Firstly, as with all the AWS command line tools, you need to set (export) either:
- AWS_CREDENTIAL_FILE or
- both: EC2_PRIVATE_KEY and EC2_CERT
Next you run the following three commands, modifying them as per your needs (these are just run from the command line - once - not from cron).
Create the launch config:
You need to pass an image and instance type at very least, additional parameters are optional, but probably a good idea.
as-create-launch-config
LaunchConfigurationName --image-id value --instance-type value
[--block-device-mapping "key1=value1,key2=value2..." ] [--kernel value]
[--key value ] [--ramdisk value ] [--group value[,value...] ]
[--user-data value ] [--user-data-file value ] [General Options]
For example:
as-create-launch-config config-name --image-id AMI-xxxxxxxx --instance-type m1.small --key keypair-name --group security-group-name
Create the autoscaling group:
Here we define the parameters for scaling - where the instances will be launched, the limits on the number of instances, and associate the group with the config we created.
as-create-auto-scaling-group
AutoScalingGroupName --availability-zones value[,value...]
--launch-configuration value --max-size value --min-size value
[--cooldown value ] [--load-balancers value[,value...] ]
[General Options]
For example:
as-create-auto-scaling-group as-group-name --availability-zones us-east-1a --launch-configuration config-name --min-size 1 --max-size 5 --cooldown 300
(You can also specify a --desired-capacity which is the number of instances to start with, if it is different than the min-size)
Create a policy to scale with:
Here we define the action that will be performed when an alarm is triggered and associate the policy with a specific autoscaling group. Create one policy for scaling up, and one for scaling down.
as-put-scaling-policy
PolicyName --type value --auto-scaling-group value --adjustment
value [--cooldown value ] [General Options]
This command outputs a ARN that will be needed in order to associate the policy with a cloudwatch alarm - note down the ARN. Each command will return a different ARN - i.e. you will have 2 ARNs - remember which one is for which policy.
For example:
Scale-up:
as-put-scaling-policy HighMemPolicy --auto-scaling-group as-group-name --adjustment=1 --type ChangeInCapacity --cooldown 300
Scale-down:
as-put-scaling-policy LowMemPolicy --auto-scaling-group as-group-name --adjustment=-1 --type ChangeInCapacity --cooldown 300
Example return:
POLICY-ARN arn:aws:autoscaling:us-east-1:0123456789:scalingPolicy/abc-1234-def-567
Create a Cloudwatch alarm for each case:
We need to use our collected data to trigger an alarm under specific circumstances, and then have that alarm execute the appropriate scaling policy.
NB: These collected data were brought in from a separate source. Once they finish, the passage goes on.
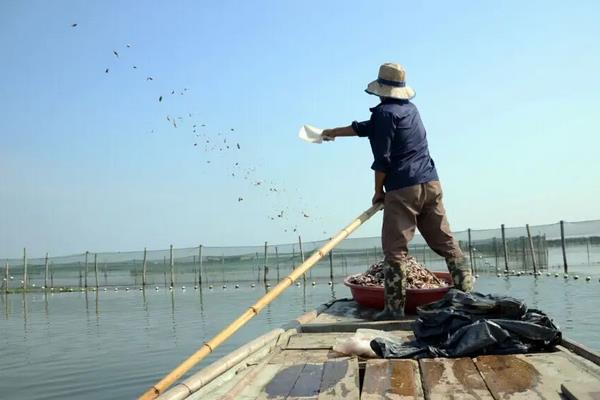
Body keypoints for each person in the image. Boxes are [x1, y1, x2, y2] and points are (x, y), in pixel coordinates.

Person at [322, 63, 473, 320]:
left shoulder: (384, 114)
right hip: (430, 183)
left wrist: (378, 191)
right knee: (446, 241)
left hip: (403, 188)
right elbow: (367, 128)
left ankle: (393, 310)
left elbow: (382, 160)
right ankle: (467, 299)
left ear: (381, 91)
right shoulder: (410, 110)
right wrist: (333, 133)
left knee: (395, 249)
You will need 2 alarms - one for the upper threshold, and one for the lower threshold.
mon-put-metric-alarm
AlarmName --comparison-operator value --evaluation-periods value
--metric-name value --namespace value --period value --statistic
value --threshold value [--actions-enabled value ] [--alarm-actions
value[,value...] ] [--alarm-description value ] [--dimensions
"key1=value1,key2=value2..." ] [--insufficient-data-actions
value[,value...] ] [--ok-actions value[,value...] ] [--unit value ]
[General Options]
For example:
Upper threshold:
mon-put-metric-alarm HighMemAlarm --comparison-operator GreaterThanThreshold --evaluation-periods 4 --metric-name UsedMemoryPercent --namespace "AWS/EC2" --period 60 --statistic Average --threshold 85 --alarm-actions arn:aws:autoscaling:us-east-1:0123456789:scalingPolicy/abc-1234-def-567 --dimensions "AutoScalingGroupName=as-group-name"
Lower threshold:
mon-put-metric-alarm LowMemAlarm --comparison-operator LessThanThreshold --evaluation-periods 4 --metric-name UsedMemoryPercent --namespace "AWS/EC2" --period 60 --statistic Average --threshold 60 --alarm-actions arn:aws:autoscaling:us-east-1:0123456789:scalingPolicy/bcd-2345-efg-678 --dimensions "AutoScalingGroupName=as-group-name"
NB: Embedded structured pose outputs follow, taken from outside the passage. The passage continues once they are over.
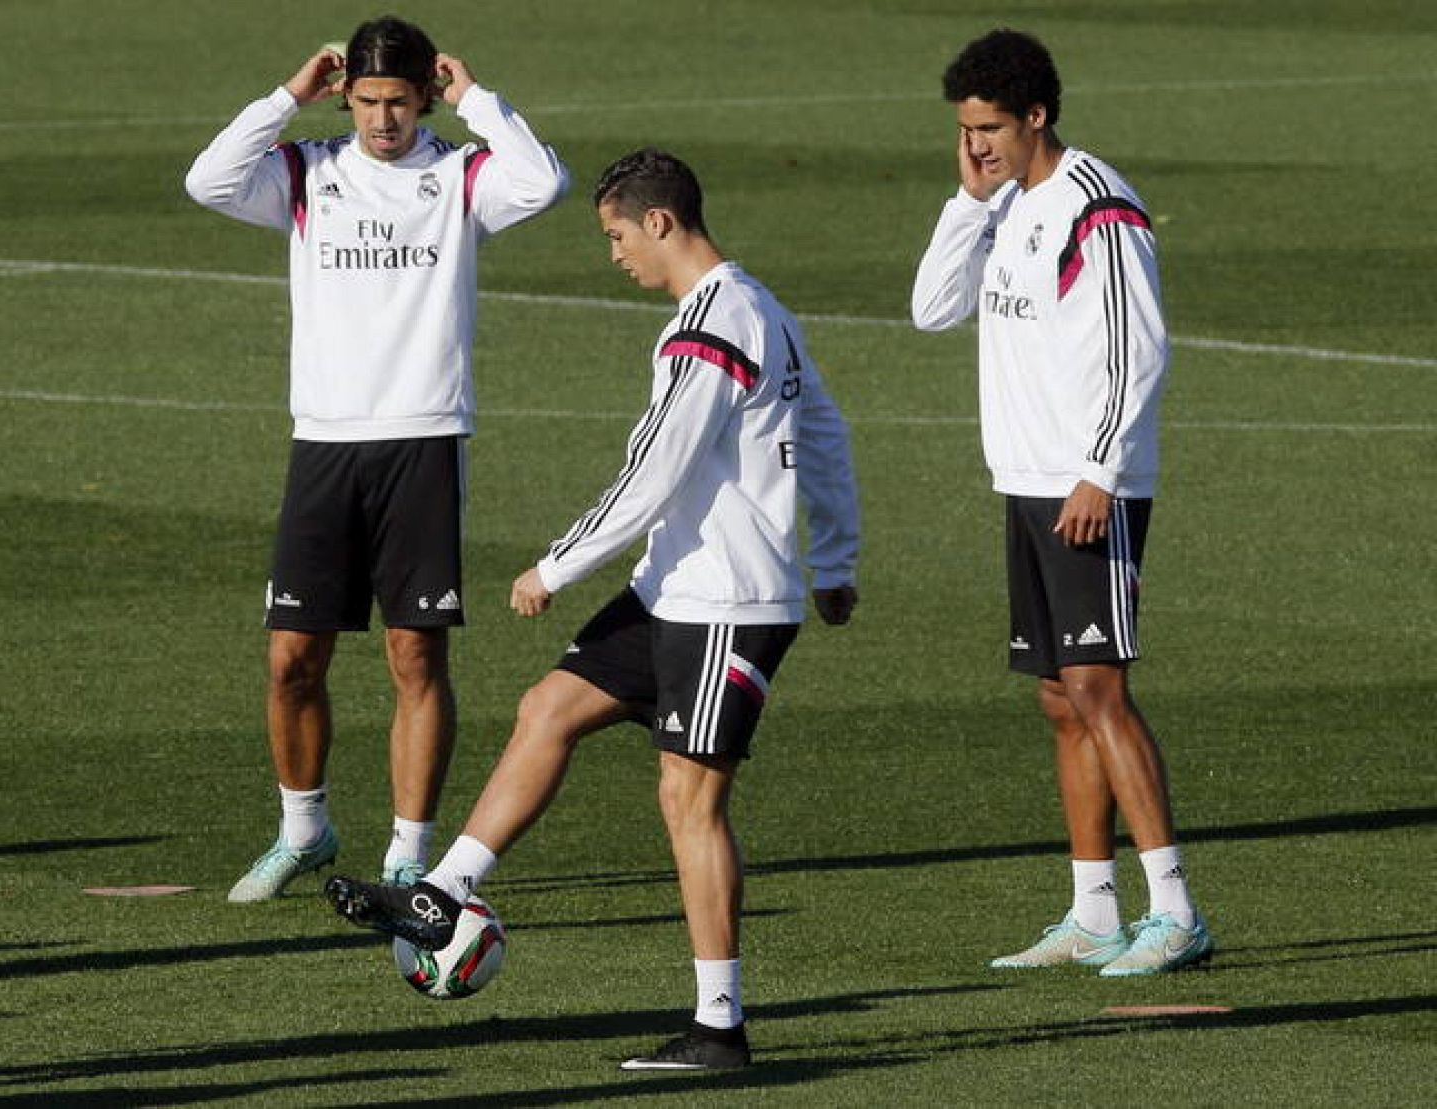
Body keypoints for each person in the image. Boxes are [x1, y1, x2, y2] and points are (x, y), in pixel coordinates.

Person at [325, 148, 861, 1069]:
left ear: (660, 222)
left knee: (688, 799)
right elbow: (825, 431)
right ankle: (442, 891)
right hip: (672, 591)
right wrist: (836, 558)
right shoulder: (757, 306)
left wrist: (555, 566)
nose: (614, 254)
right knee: (550, 707)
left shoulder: (714, 324)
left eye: (617, 234)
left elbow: (657, 470)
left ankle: (719, 1026)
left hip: (726, 600)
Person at [184, 17, 570, 902]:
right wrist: (287, 97)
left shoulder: (462, 175)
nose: (383, 119)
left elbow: (544, 182)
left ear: (425, 96)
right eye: (366, 101)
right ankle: (303, 828)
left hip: (422, 437)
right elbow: (207, 180)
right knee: (292, 657)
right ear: (344, 96)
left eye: (399, 100)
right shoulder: (306, 172)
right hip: (323, 441)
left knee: (414, 655)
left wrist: (477, 100)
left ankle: (407, 852)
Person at [911, 29, 1211, 976]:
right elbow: (932, 307)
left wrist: (1100, 469)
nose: (978, 145)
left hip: (1087, 486)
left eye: (991, 129)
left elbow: (1138, 347)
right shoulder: (1002, 205)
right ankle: (1094, 912)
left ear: (1037, 115)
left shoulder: (1098, 206)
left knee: (1098, 689)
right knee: (1059, 697)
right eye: (966, 130)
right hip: (1027, 481)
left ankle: (1176, 911)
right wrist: (968, 201)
In the above example, we are using the metric 'UsedMemoryPercent' (from the forum script) and are looking at the 'average over 60 seconds'. For the first alarm, if that average exceeds 85% for 4 consecutive samples (i.e. 4 minutes) we will trigger the alarm (and execute the action), For the second alarm, we look for 'less than 60%'.
Good references include:
Run the command with --help
to see the details of the parameters.